Digital's 64-bit Alpha computing platform offers better processing and more memory than the 32-bit mainframes and workstations predominating in trading rooms, the companies said.

Marci Kolb, business manager of Maynard, Mass.-based Digital, said the marketing and development agreement with Teknekron comes in response to growing demand in the financial industry for 64-bit processing.

As new technologies, such as advanced modeling, make their way to trading floors, financial companies need more processing power to support them. This has been driving demand for the 64-bit system, she said.

Shamik Mehta, Teknekron's director of international business development, concurred.

"Customers are demanding more functionality and power at the desktop," he said. He added that 64-bit processing provides "tremendous leverage" for supporting the kinds of applications that interest traders, such as video conferencing and three-dimensional graphics.

Ms. Kolb noted that several large financial institutions use video conferencing to allow traders in different parts of the world to plot strategy.

Video links are also being forged between banks and institutional clients for the same purpose. "It's all part of building more competitive customer service," she said.

Other applications helped by a 64-bit architecture allow traders to better analyze increasingly complex trading instruments, said Ms. Kolb. Advanced data modeling and 3-D visualization, for example, go beyond flat numbers by providing traders with graphical methods of analyzing market trends.

Trading rooms also require heavy-duty processing capability for more conventional applications, such as risk management.

The products Teknekron is converting to Digital hardware include its Information Bus and the MarketSheet trading application.

The Teknekron Information Bus allows banks to integrate disparate systems running in their processing environments. This eliminates the "islands of automation" that often exist in banks and protects investments in older technology, said Mr. Mehta.

The MarketSheet application is used to organize and display data such as market prices, equities, and in-house information. With the program, traders can create electronic data sheets to arrange stock quotes, ticker reports, trend charts, news, and other data according to their needs.

Information Bus and MarketSheet will be available in the 64-bit environment this quarter. More options for Digital's platform, such as data feeds and connections between trading rooms, will be available next quarter.
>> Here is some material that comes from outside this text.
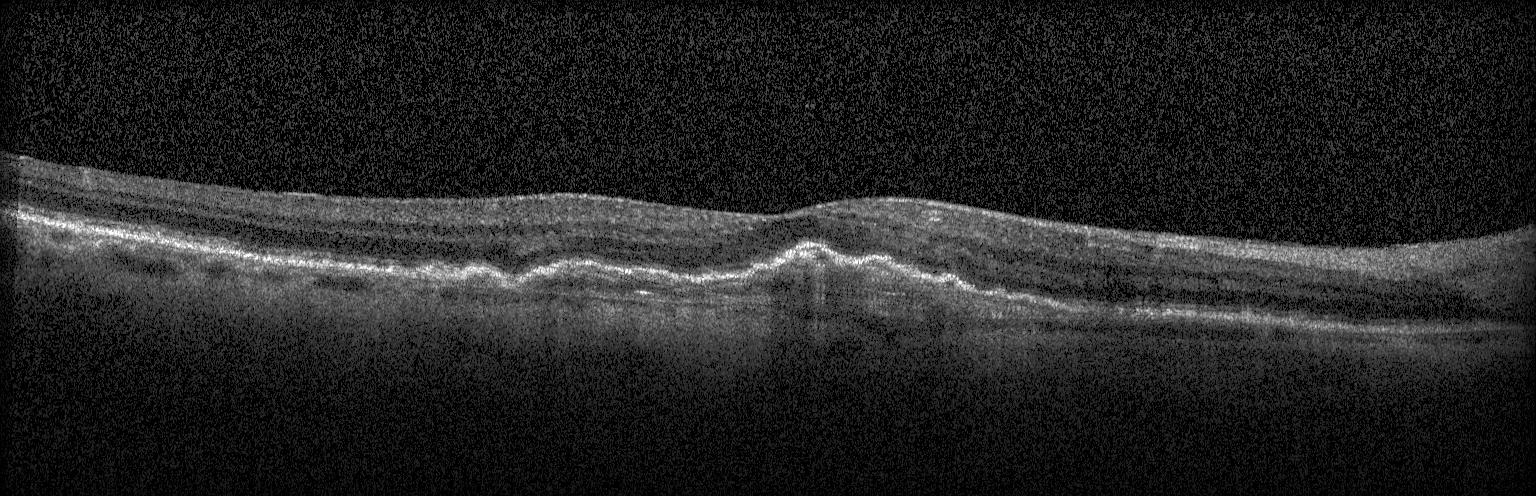
Macular scan; spectral-domain OCT; OCT line scan
Impression: CNV.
Teknekron plans to make its software available on additional platforms, including Microsoft Corp.'s Windows NT, said Mr. Mehta.

The first financial institution to buy the combined Teknekron/Digital system is Tokyo-based Daiwa Institute of Research Ltd., one of the world's leading securities firms.

Daiwa views 64-bit computing as important to its future and to that of its customers, according to Digital officials.

Ms. Kolb said that the Digital/Teknekron relationship is a cornerstone of Digital's new marketing strategy, which is a shift from the days when companies such as Teknekron would be viewed as the enemy.

Digital "will be able to get a broader market for its technology through partners," said Ms. Kolb.